Texas v. Hopwood
Headline: Declined to review race- and national-origin-based admissions rules at a public law school, leaving lower-court findings about the discontinued 1992 University of Texas program in place and the major question unresolved.
Holding: The Court denied review and refused to decide whether public colleges may consider race or national origin in admissions because the petition attacked opinions rather than final judgments and the 1992 program was discontinued.
- Leaves the national question about race in admissions unresolved for now.
- Keeps lower-court findings about the discontinued 1992 UT program intact.

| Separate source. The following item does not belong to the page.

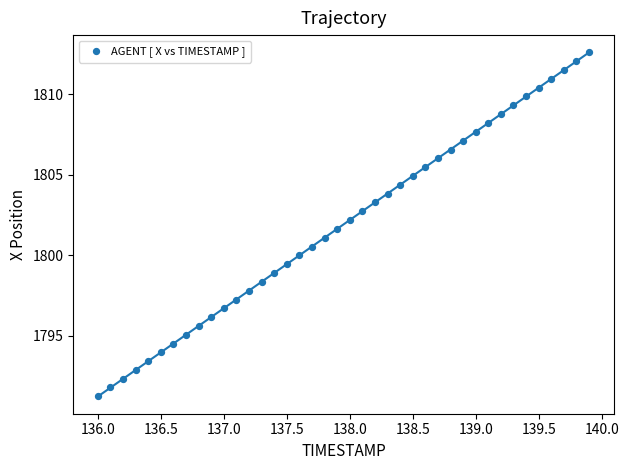

What is the range of X values (max minus min)?

3.9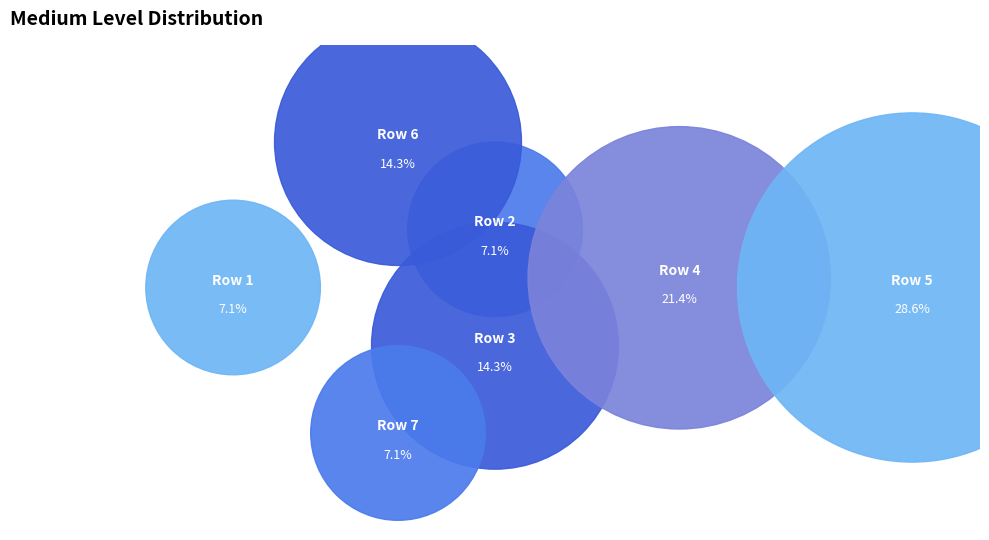

The 6 slice represents 4% of the pie. True or false?

False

- Requires a final, concrete case before the Court will decide current admissions policies.
Summary
Background
People asked the Court to decide whether public colleges and graduate schools may use race or national origin as a factor in admissions. The petition involved the University of Texas Law School’s 1992 admissions program, but petitioners and the United States agreed that the 1992 program was constitutionally flawed, has been discontinued, and will not be reinstated. Instead of defending that past program, the petition challenged the reasoning used by the Court of Appeals.
Reasoning
The Court refused to take up the broad constitutional question because it reviews final judgments, not advisory opinions. Justice Ginsburg, joined by Justice Souter, explained that the record before the Court was not adequate and the dispute over the 1992 program was no longer live. The Court said it must await a final judgment about a program that is actually in controversy before deciding the important national question about race or national origin in admissions.
Real world impact
Because the Court denied review, it did not settle the nationwide question and left the issue for a properly presented case. The 1992 University of Texas program remains recognized in the record as unconstitutional and discontinued, but the broader legal question about current admissions practices was left unanswered. Lower courts and future litigants will need a final, concrete dispute about a current program before the Supreme Court will rule on the matter.